== DATA TO EXAMINE ==

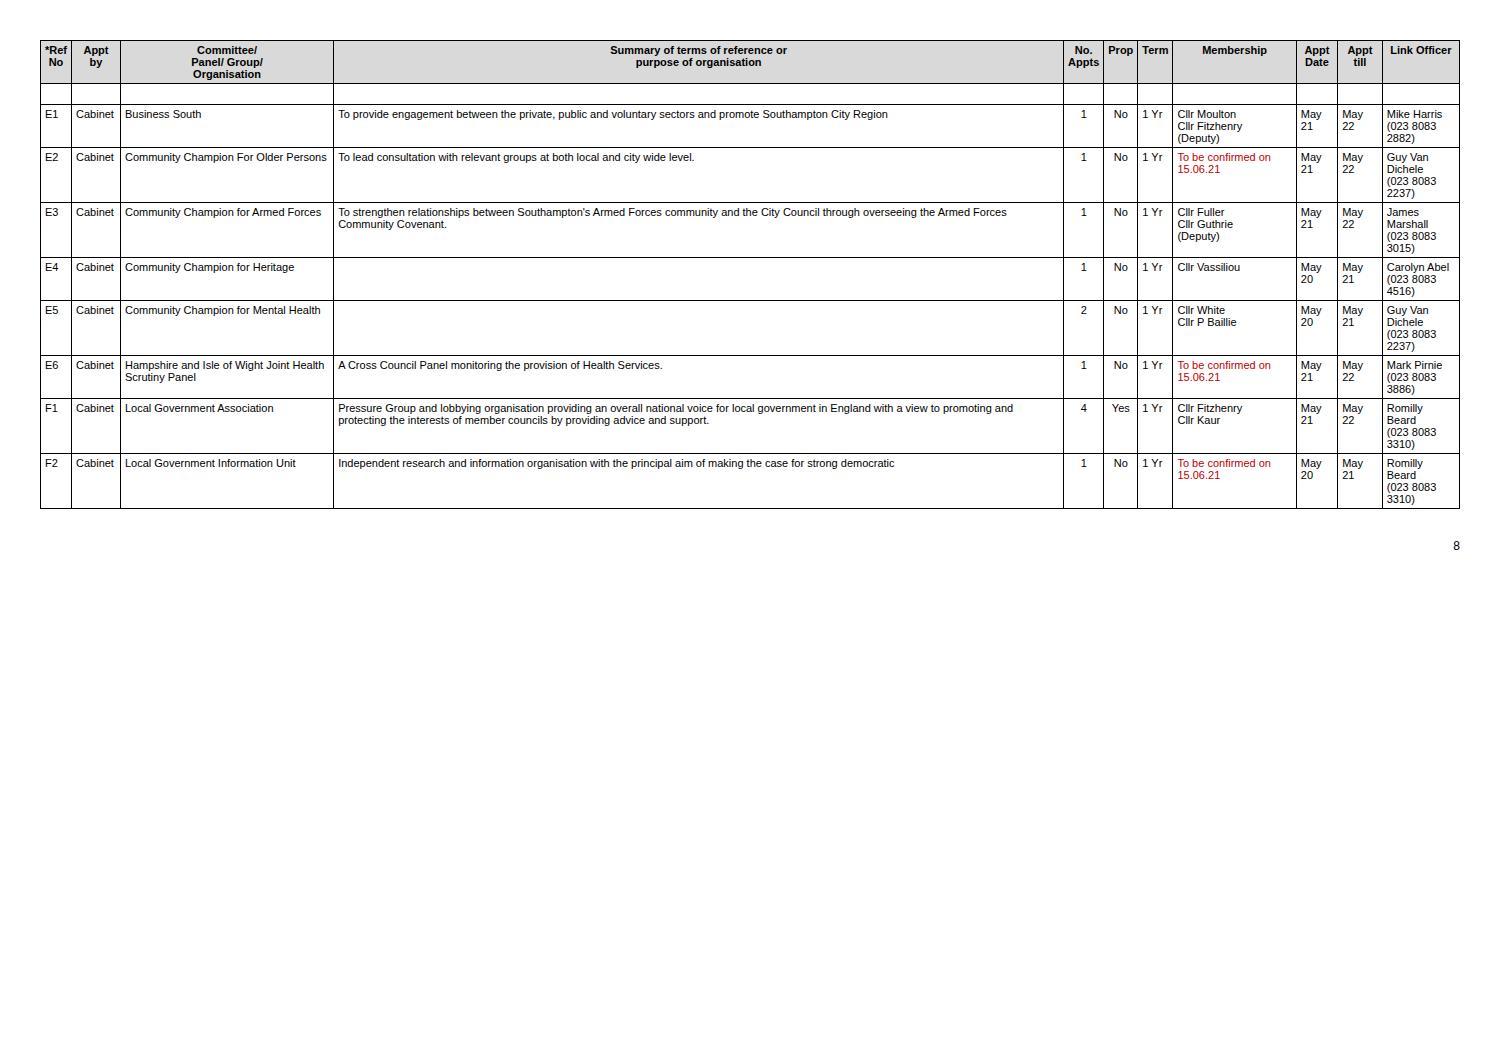| *Ref No | Appt by | Committee/ Panel/ Group/ Organisation | Summary of terms of reference or purpose of organisation | No. Appts | Prop | Term | Membership | Appt Date | Appt till | Link Officer |
| --- | --- | --- | --- | --- | --- | --- | --- | --- | --- | --- |
| E1 | Cabinet | Business South | To provide engagement between the private, public and voluntary sectors and promote Southampton City Region | 1 | No | 1 Yr | Cllr Moulton Cllr Fitzhenry (Deputy) | May 21 | May 22 | Mike Harris (023 8083 2882) |
| E2 | Cabinet | Community Champion For Older Persons | To lead consultation with relevant groups at both local and city wide level. | 1 | No | 1 Yr | To be confirmed on 15.06.21 | May 21 | May 22 | Guy Van Dichele (023 8083 2237) |
| E3 | Cabinet | Community Champion for Armed Forces | To strengthen relationships between Southampton's Armed Forces community and the City Council through overseeing the Armed Forces Community Covenant. | 1 | No | 1 Yr | Cllr Fuller Cllr Guthrie (Deputy) | May 21 | May 22 | James Marshall (023 8083 3015) |
| E4 | Cabinet | Community Champion for Heritage | | 1 | No | 1 Yr | Cllr Vassiliou | May 20 | May 21 | Carolyn Abel (023 8083 4516) |
| E5 | Cabinet | Community Champion for Mental Health | | 2 | No | 1 Yr | Cllr White Cllr P Baillie | May 20 | May 21 | Guy Van Dichele (023 8083 2237) |
| E6 | Cabinet | Hampshire and Isle of Wight Joint Health Scrutiny Panel | A Cross Council Panel monitoring the provision of Health Services. | 1 | No | 1 Yr | To be confirmed on 15.06.21 | May 21 | May 22 | Mark Pirnie (023 8083 3886) |
| F1 | Cabinet | Local Government Association | Pressure Group and lobbying organisation providing an overall national voice for local government in England with a view to promoting and protecting the interests of member councils by providing advice and support. | 4 | Yes | 1 Yr | Cllr Fitzhenry Cllr Kaur | May 21 | May 22 | Romilly Beard (023 8083 3310) |
| F2 | Cabinet | Local Government Information Unit | Independent research and information organisation with the principal aim of making the case for strong democratic | 1 | No | 1 Yr | To be confirmed on 15.06.21 | May 20 | May 21 | Romilly Beard (023 8083 3310) |
8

===

Your answer should hold the line with "21 | Romilly Beard (023 8083 3310) |" and each line after it to the end of the data, retyped exactly. Include no other lines.

**WRITTEN ANSWER:**
| F2 | Cabinet | Local Government Information Unit | Independent research and information organisation with the principal aim of making the case for strong democratic | 1 | No | 1 Yr | To be confirmed on 15.06.21 | May 20 | May 21 | Romilly Beard (023 8083 3310) |
8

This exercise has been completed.